▸ **TASK GOAL**: Copy every line in the listing that contains "world".
--- START ---
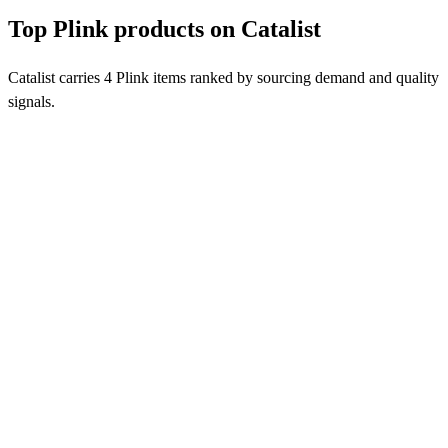
Top Plink products on Catalist
Catalist carries 4 Plink items ranked by sourcing demand and quality
signals.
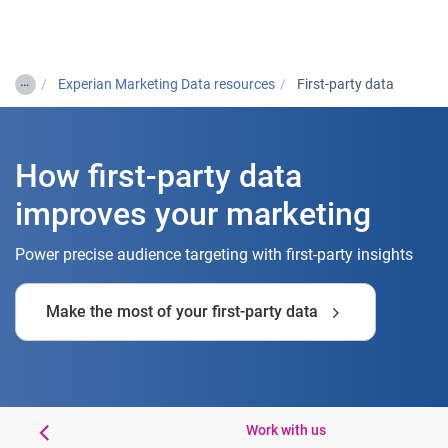
Togg
…
Experian Marketing Data resources
First-party data
How first-party data
improves your marketing
Power precise audience targeting with first-party insights
Make the most of your first-party data
ase study
Work with us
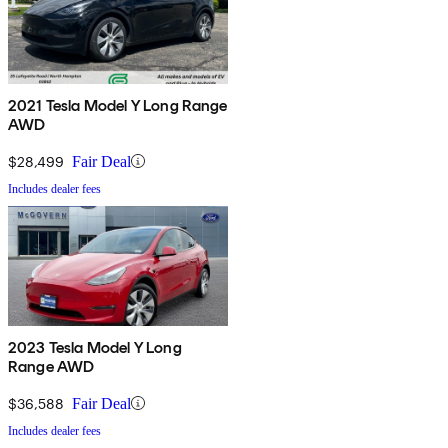
2021 Tesla Model Y Long Range
AWD
$28,499
Fair Deal
Includes dealer fees
2023 Tesla Model Y Long
Range AWD
$36,588
Fair Deal
Includes dealer fees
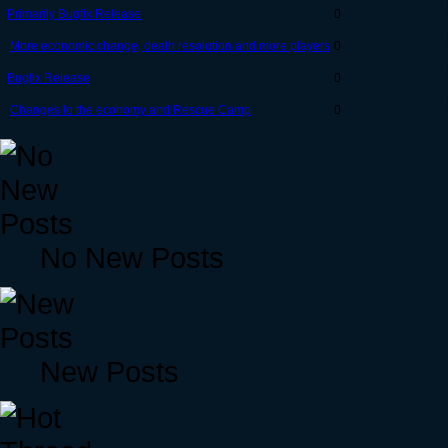
Primarily Bugfix Release
0
More economic change, death resolution and more players
0
Bugfix Release
0
Changes to the economy and Rescue Camp
0
No New Posts
New Posts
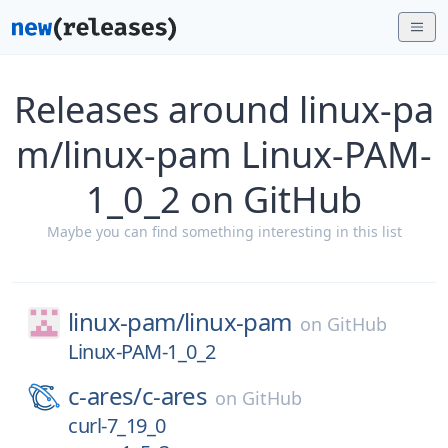
Releases around linux-pa
m/linux-pam Linux-PAM-
1_0_2 on GitHub
Maybe you can find something interesting in this list
linux-pam/
linux-pam
on
GitHub
Linux-PAM-1_0_2
c-ares/
c-ares
on
GitHub
curl-7_19_0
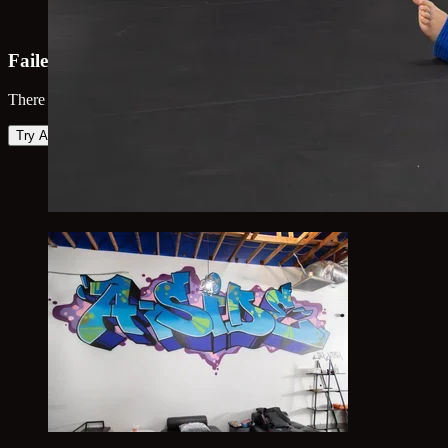
Failed to load map
There was an error loading the map. Please try again.
Try Again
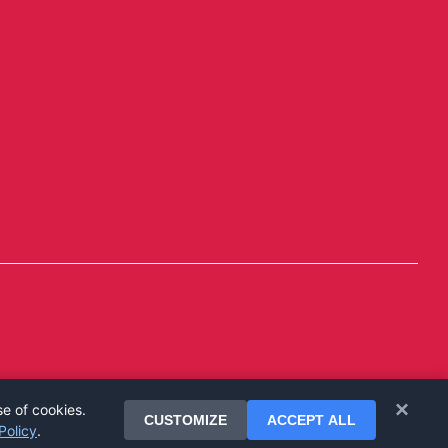
×
se of cookies.
CUSTOMIZE
ACCEPT ALL
Policy
.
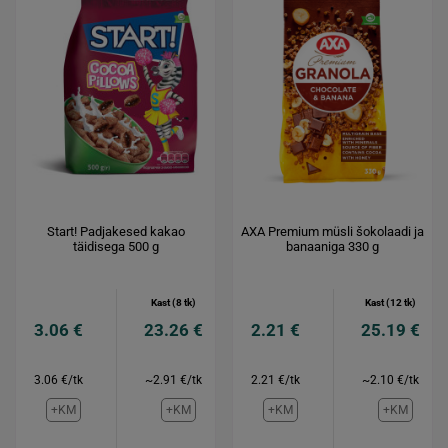
Start! Padjakesed kakao
AXA Premium müsli šokolaadi ja
täidisega 500 g
banaaniga 330 g
Kast (8 tk)
Kast (12 tk)
3.06 €
23.26 €
2.21 €
25.19 €
3.06 €/tk
~2.91 €/tk
2.21 €/tk
~2.10 €/tk
+KM
+KM
+KM
+KM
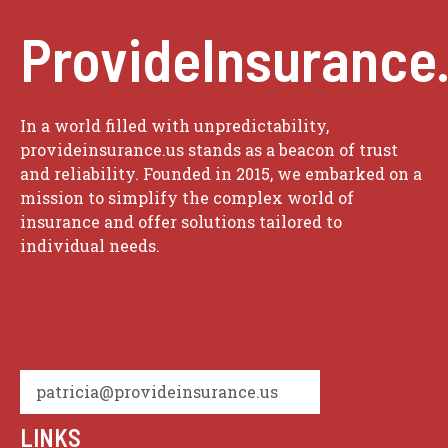
ProvideInsurance
In a world filled with unpredictability,
provideinsurance.us stands as a beacon of trust
and reliability. Founded in 2015, we embarked on a
mission to simplify the complex world of
insurance and offer solutions tailored to
individual needs.
patricia@provideinsurance.us
LINKS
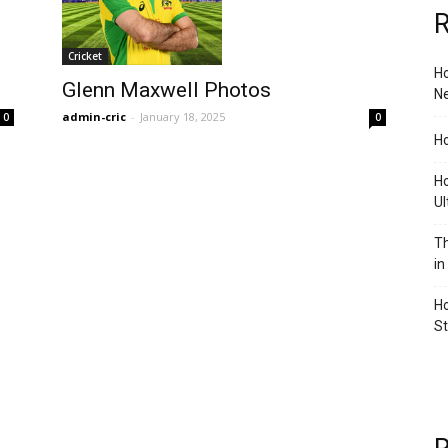
R
Cricket
Ho
Glenn Maxwell Photos
Ne
admin-cric
-
January 18, 2025
0
0
Ho
Ho
Ul
Th
in
Ho
S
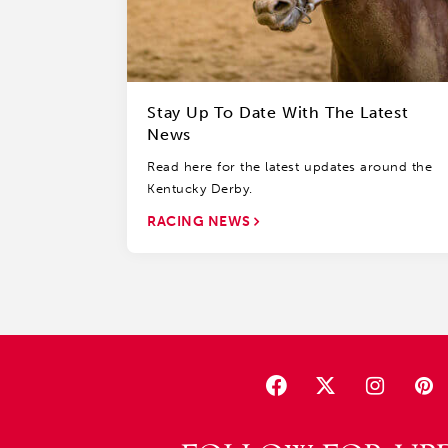
Stay Up To Date With The Latest
News
Read here for the latest updates around the
Kentucky Derby.
RACING NEWS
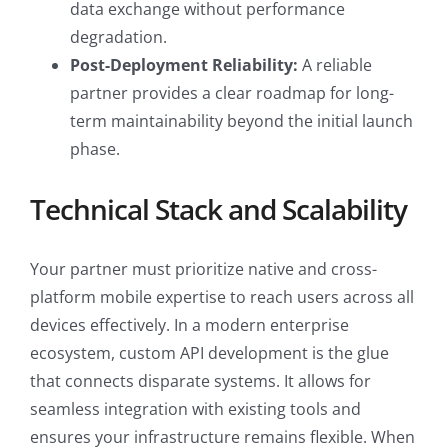
data exchange without performance
degradation.
Post-Deployment Reliability:
A reliable
partner provides a clear roadmap for long-
term maintainability beyond the initial launch
phase.
Technical Stack and Scalability
Your partner must prioritize native and cross-
platform mobile expertise to reach users across all
devices effectively. In a modern enterprise
ecosystem, custom API development is the glue
that connects disparate systems. It allows for
seamless integration with existing tools and
ensures your infrastructure remains flexible. When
--- END ---
▸ **REPLY**:
In a world filled with unpredictability,
mission to simplify the complex world of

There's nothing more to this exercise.